### [SOURCE PASSAGE]
§
Tuesday, July 10, 2007

The Sting -- An Abbreviated Version

It would have been kinda fun to transcribe this entire series, from the first to the very last email.

But you'll see why I didn't, in a minute.

It began on Friday, May 25, with one of those emails from George Nyerere (g_nyererer_00_88@yahoo.co.uk); a measly $8,000,000 claim that I -- as the foreign next of kin -- would receive a 25% share of, upon completion of George's effort to give me the business. A business that required me to travel to South Africa to conclude.
Eh. My initial response was, overall, rather unenthusiastic ("Sir: only $8,000,000? You're a slacker, sir. I've had offers for as much as five times this amount. How can you look your fellows in the face at the Internet Cafe?").
But that reply went over the head of ol' George, and dissuaded him not. He proceeded to give me the business with genuine enthusiasm and the belief that he'd found a true fool. So what was I to do -- as the resurrected U. R. Phulovit -- but to give it back with an equal amount of...eh.
§
Transcribed page contents

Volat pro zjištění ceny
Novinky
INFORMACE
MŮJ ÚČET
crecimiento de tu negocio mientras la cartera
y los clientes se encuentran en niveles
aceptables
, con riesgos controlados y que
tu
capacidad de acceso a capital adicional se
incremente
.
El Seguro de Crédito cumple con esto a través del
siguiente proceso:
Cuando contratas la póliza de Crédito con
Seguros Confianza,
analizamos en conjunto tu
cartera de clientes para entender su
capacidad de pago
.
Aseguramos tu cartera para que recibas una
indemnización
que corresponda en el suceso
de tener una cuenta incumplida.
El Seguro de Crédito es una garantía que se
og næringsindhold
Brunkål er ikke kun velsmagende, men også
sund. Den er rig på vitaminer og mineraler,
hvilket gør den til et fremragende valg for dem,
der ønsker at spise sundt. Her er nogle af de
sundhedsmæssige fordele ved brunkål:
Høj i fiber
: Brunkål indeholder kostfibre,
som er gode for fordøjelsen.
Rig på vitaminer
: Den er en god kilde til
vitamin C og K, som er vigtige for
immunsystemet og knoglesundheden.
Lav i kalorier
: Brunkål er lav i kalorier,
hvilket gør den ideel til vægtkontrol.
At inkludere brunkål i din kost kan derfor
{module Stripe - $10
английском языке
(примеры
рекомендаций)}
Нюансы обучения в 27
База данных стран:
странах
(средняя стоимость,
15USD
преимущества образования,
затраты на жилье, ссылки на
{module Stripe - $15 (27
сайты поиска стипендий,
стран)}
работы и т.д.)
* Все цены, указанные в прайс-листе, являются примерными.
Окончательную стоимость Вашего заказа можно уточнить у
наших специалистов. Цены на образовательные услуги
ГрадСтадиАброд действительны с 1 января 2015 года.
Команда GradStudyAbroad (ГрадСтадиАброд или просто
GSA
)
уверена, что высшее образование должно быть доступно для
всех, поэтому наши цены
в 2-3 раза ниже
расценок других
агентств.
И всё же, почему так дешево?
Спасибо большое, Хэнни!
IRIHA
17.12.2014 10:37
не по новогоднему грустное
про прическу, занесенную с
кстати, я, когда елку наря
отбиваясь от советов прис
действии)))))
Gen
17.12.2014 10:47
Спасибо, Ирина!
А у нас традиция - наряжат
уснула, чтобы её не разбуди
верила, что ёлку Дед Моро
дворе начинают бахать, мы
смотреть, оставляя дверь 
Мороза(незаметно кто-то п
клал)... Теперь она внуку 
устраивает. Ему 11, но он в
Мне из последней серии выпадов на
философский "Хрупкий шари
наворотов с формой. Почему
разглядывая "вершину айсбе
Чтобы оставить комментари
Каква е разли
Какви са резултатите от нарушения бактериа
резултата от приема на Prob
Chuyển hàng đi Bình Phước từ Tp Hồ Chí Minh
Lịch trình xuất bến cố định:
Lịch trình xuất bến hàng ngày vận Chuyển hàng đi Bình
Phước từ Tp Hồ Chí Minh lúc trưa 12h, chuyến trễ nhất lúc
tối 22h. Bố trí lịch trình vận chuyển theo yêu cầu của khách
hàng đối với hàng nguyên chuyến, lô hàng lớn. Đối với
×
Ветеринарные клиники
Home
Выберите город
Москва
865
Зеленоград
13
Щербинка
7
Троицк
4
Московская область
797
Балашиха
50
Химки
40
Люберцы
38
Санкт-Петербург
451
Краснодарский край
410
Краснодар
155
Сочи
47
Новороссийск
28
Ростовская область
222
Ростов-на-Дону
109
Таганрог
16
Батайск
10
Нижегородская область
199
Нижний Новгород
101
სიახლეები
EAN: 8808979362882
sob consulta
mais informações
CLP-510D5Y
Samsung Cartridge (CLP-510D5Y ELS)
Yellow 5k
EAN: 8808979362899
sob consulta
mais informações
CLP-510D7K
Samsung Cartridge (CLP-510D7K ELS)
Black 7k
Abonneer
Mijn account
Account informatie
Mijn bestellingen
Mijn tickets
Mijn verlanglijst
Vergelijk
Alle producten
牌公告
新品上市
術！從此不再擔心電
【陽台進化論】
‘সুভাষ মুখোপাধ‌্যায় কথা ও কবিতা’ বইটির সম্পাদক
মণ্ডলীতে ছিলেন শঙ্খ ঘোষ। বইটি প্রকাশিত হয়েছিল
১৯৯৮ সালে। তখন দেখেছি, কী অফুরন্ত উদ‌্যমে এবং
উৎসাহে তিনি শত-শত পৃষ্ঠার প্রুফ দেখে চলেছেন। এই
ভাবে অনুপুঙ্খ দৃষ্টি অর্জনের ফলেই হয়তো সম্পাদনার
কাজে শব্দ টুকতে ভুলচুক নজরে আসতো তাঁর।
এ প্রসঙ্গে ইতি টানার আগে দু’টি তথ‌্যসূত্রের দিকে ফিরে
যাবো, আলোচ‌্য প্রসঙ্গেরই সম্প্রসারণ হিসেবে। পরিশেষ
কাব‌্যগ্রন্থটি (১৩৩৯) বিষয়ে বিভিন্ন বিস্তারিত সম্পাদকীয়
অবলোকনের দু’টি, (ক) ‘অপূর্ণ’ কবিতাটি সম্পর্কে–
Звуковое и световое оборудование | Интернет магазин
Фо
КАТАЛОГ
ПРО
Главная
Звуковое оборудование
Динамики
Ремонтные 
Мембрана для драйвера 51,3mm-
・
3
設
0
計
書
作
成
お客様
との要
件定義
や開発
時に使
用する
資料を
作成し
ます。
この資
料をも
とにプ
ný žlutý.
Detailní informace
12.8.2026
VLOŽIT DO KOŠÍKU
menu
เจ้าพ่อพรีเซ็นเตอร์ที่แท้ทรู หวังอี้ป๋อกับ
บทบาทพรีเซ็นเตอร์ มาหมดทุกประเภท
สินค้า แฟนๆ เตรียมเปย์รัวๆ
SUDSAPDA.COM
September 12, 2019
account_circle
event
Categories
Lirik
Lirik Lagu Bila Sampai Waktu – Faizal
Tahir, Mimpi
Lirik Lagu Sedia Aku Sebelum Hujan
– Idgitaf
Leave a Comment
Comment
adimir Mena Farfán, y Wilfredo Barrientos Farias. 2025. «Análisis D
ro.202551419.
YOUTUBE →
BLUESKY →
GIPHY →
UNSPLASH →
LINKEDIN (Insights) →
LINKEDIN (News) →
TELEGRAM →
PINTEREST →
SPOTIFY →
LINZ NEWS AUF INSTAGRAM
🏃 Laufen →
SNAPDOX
§
### [DIRECTIONS]
#1 Condense the paragraph of the post about the email scam that opens "It began on Friday, May 25" into a short bulleted list that keeps its main facts.
#2 Reproduce the post about the email scam word for word, starting with "Tuesday, July 10, 2007" and going on through "very last email.".
#3 Write the next part of the post about the email scam, picking up after its final sentence.

### [LIST OF ANSWERS]
#1
- The exchange began on Friday, May 25, with an email from George Nyerere (g_nyererer_00_88@yahoo.co.uk).
- It described an $8,000,000 claim, and the writer, as the foreign next of kin, would receive a 25% share once George's effort was completed.
- Concluding the business required the writer to travel to South Africa.

#2
Tuesday, July 10, 2007

The Sting -- An Abbreviated Version

It would have been kinda fun to transcribe this entire series, from the first to the very last email.

#3
For a month -- until June 26 -- the emails went to and fro: 57 generated by George, his first bank, his second bank, and his barrister; 58 in reply by yours truly. The players: George Nyerere; Johan Otto of the ABSA Bank, South Africa (info@absamails.com), Stan Luthlu of the FNB Bank, South Africa (stanluth@hotmail.co.uk), and last but sointenly not least, Bannister Scott James Nicholson, Esq (barr.scott@yahoo.com).

For over half the month, George, ABSA, and later Stan of the FNB Bank, tried very hard to get me to commit to travelling to South Africa; I tried equally hard to convince them that my business demands at the time would brook no international travel, and that they would have to bring the necessary documents and come to the Houston International Airport, where I would rent a conference room for our use.
Couldn't sell it, but I tried.
Finally, they returned to the usual scam script, as they grudgingly retained a barrister -- who they warned me might be pricey -- who would serve as intermediary in giving me the business.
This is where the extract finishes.